Reputation: 853
I'n being warned that this question has been frequently downvoted, but I haven't seen a solution for my particular problem.
I have a dictionary that looks like this:
d = {'a': [['I', 'said', 'that'], ['said', 'I']],
'b':[['she', 'is'], ['he', 'was']]}
I would like for the output to be a dictionary with the original keys and then a dictionary containing a value that indicates the count for each of the words (e.g., {'a':{'I':2, 'said':2, 'that':1}
and so on with b.
If the values were in a list instead of a sublist, I could get what I wanted just by using Counter
:
d2 = {'a': ['I','said','that', 'I'],'b': ['she','was','here']}
from collections import Counter
counts = {k: Counter(v) for k, v in d2.items()}
However, I'm getting TypeError: unhashable type: 'list'
because the lists containing the values I want to count are sublists and the list that contains them isn't hashable.
I also know that if I just had sublists, I could get what I want with something like:
lst = [['I', 'said', 'that'], ['said', 'I']]
Counter(word for sublist in lst for word in sublist)
But I just can't figure out how to combine these ideas to solve my problem (and I guess it lies in combining these two).
I did try this
for key, values in d.items():
flat_list = [item for sublist in values for item in sublist]

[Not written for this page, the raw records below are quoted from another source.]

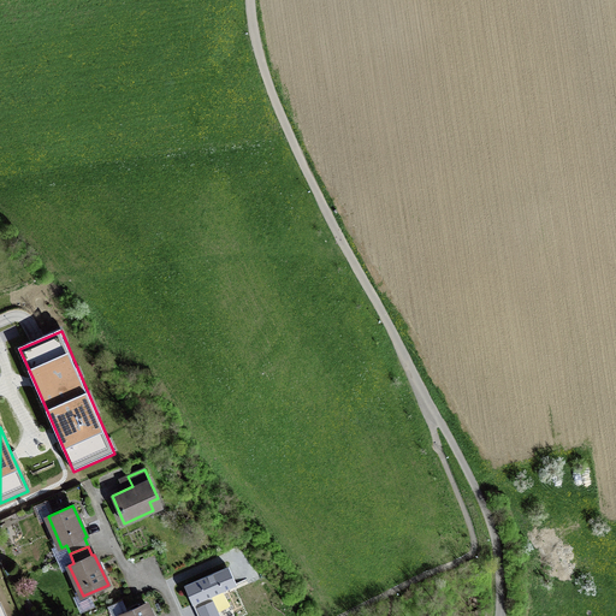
[(229,567),(184,587),(196,615),(219,615),(212,598),(238,586),(229,567)]
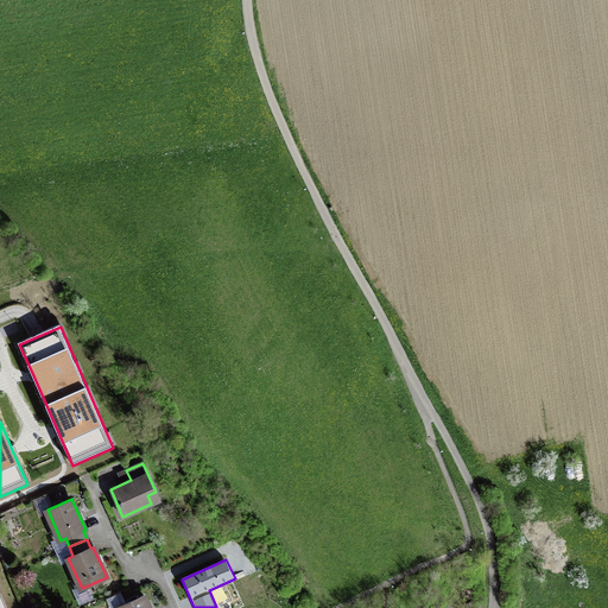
[(150,607),(145,595),(120,607),(150,607)]
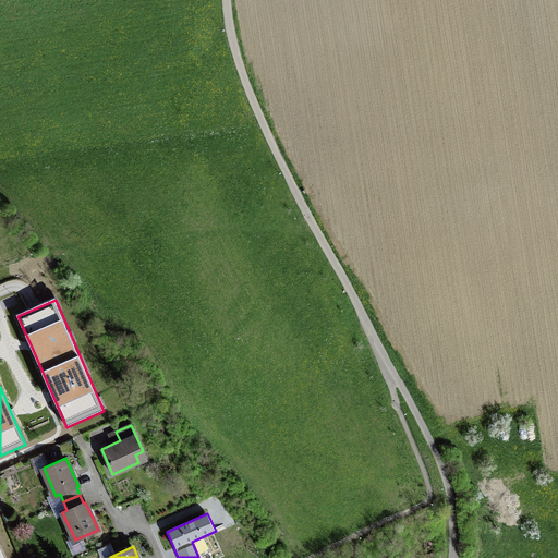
All buildings are outlined.
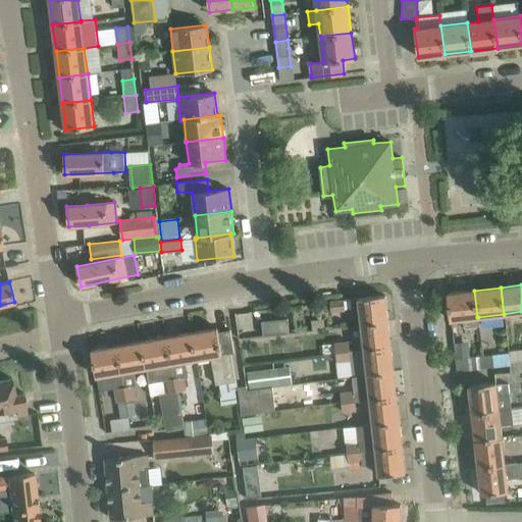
[(451,320),(463,318),(464,327),(479,325),(478,317),(477,317),(474,291),(448,294),(451,320)]
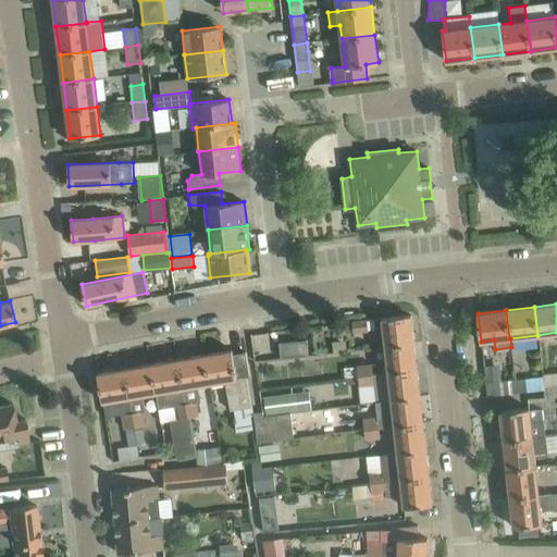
[(410,314),(382,318),(385,345),(405,343),(413,342),(410,314)]
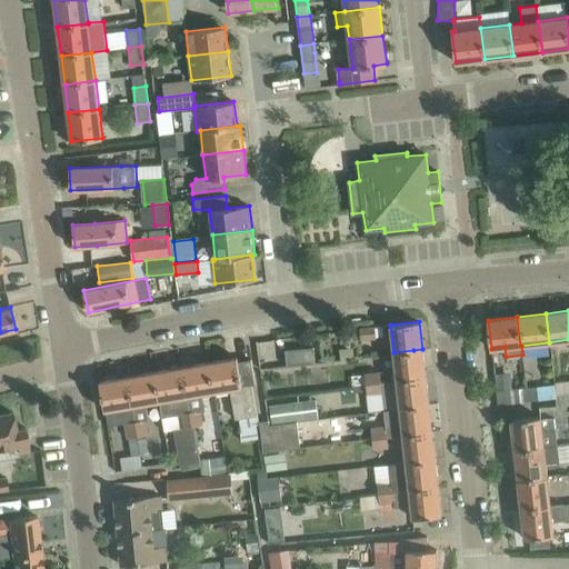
[(361,339),(376,337),(375,327),(359,328),(361,339)]
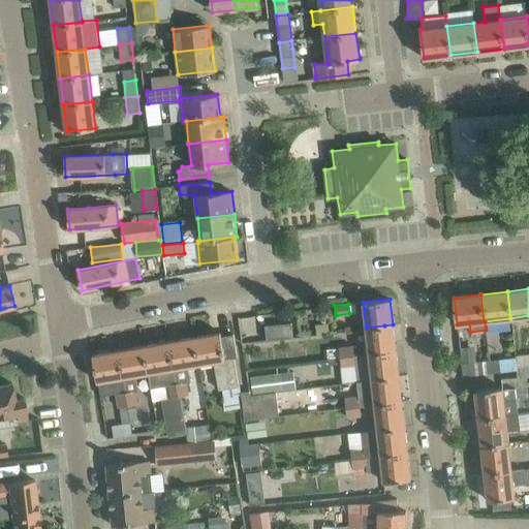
[(265,324),(290,320),(289,311),(262,315),(265,324)]
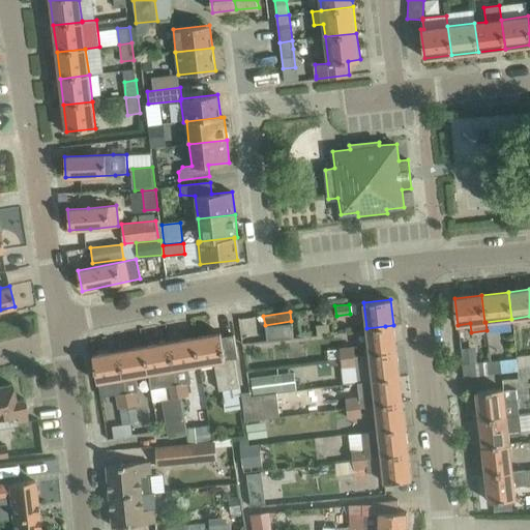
[(267,341),(293,337),(292,323),(265,326),(267,341)]
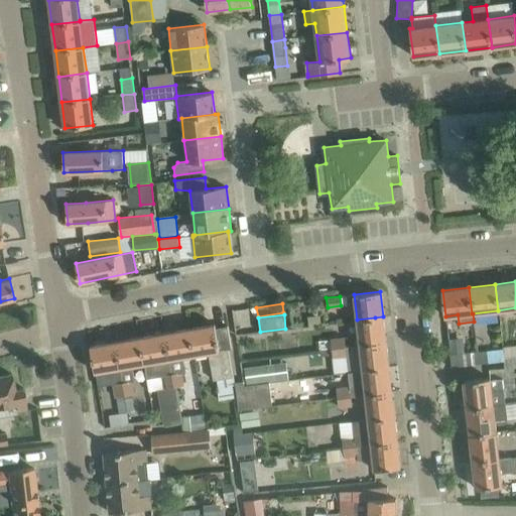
[(375,317),(357,319),(360,345),(378,343),(386,342),(383,316),(375,317)]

new_dict = {key: flat_list}
counts = {k: Counter(v) for k, v in new_dict.items()}
But that only gives me the counts for the second list (because the flat_list itself only returns the value for the second key.
Upvotes: 0
Views: 137
Reputation: 595
Use both itertools
and collections
modules for this. Flatten the nested lists with itertools.chain
and count with collections.Counter
import itertools, collections
d = {
'a': [['I', 'said', 'that'], ['said', 'I']],
'b':[['she', 'is'], ['he', 'was']]
}
out_dict = {}
for d_key, data in d.items():
counter = collections.Counter(itertools.chain(*data))
out_dict[d_key] = counter
print out_dict
Output:
{'a': Counter({'I': 2, 'said': 2, 'that': 1}),
'b': Counter({'she': 1, 'is': 1, 'he': 1, 'was': 1})}
Upvotes: 0
Reputation: 678
You can merge your sublists to get your d2: d2 = {k: reduce(list.__add__, d[k], []) for k in d}
.
In python3, you will need to from functools import reduce
Upvotes: 0
Reputation: 36043
To combine the two solutions, just replace Counter(v)
from your first solution with the second solution.

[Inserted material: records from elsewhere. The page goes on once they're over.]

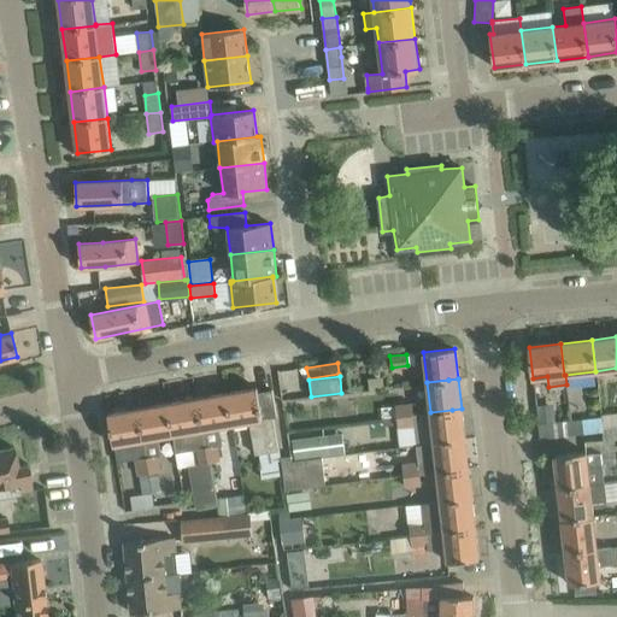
[(254,454),(278,451),(272,417),(277,417),(276,413),(271,389),(258,393),(257,388),(227,393),(233,424),(250,422),(254,454)]
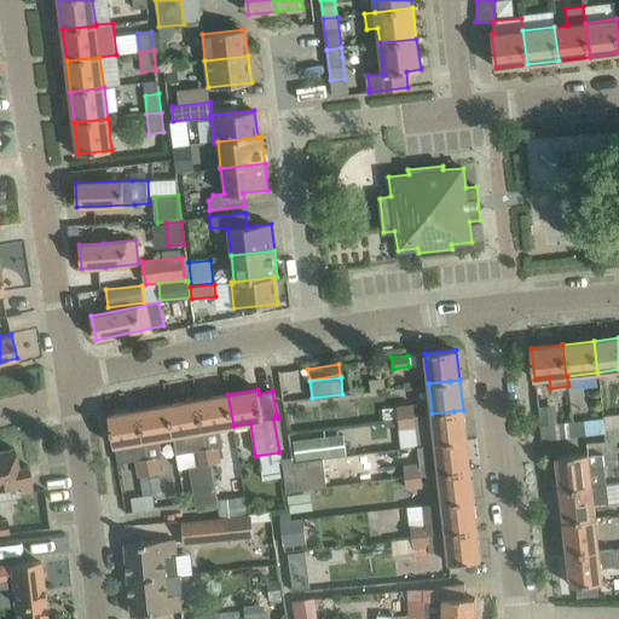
[(227,394),(198,399),(209,464),(210,464),(221,462),(218,447),(224,446),(221,428),(233,426),(227,394)]
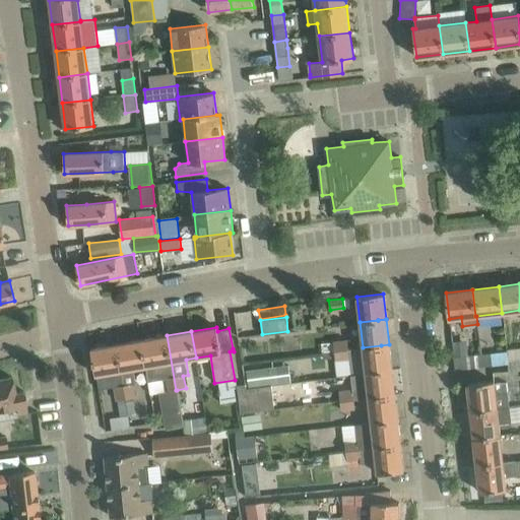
[(158,393),(166,430),(182,427),(177,390),(176,390),(167,335),(141,339),(145,367),(148,382),(163,379),(165,392),(158,393)]
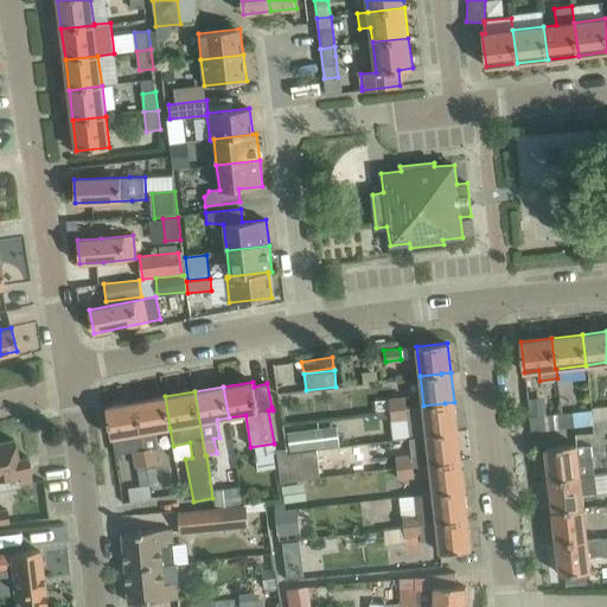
[(170,428),(165,396),(135,402),(141,433),(144,449),(147,465),(159,462),(157,447),(159,447),(157,430),(170,428)]
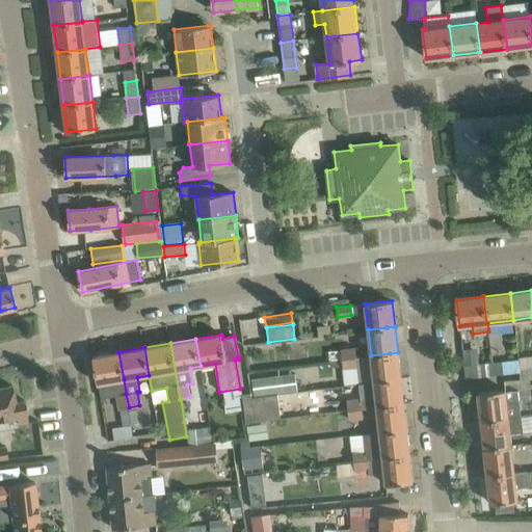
[(341,348),(341,350),(329,352),(330,360),(334,360),(356,356),(355,347),(341,348)]
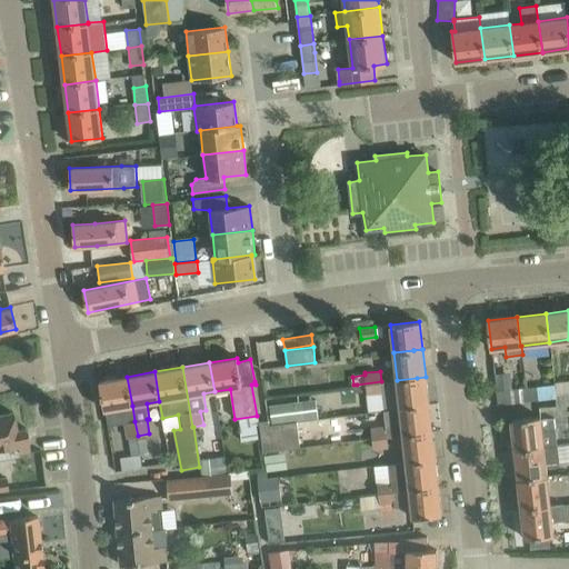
[(537,388),(510,390),(509,376),(495,378),(498,403),(519,401),(538,400),(537,388)]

from collections import Counter
d = {'a': [['I', 'said', 'that'], ['said', 'I']],
'b': [['she', 'is'], ['he', 'was']]}
counts = {k: Counter(word
for sublist in lst
for word in sublist)
for k, lst in d.items()}
print(counts)
Output:
{'a': Counter({'I': 2, 'said': 2, 'that': 1}),
'b': Counter({'she': 1, 'is': 1, 'he': 1, 'was': 1})}
Upvotes: 2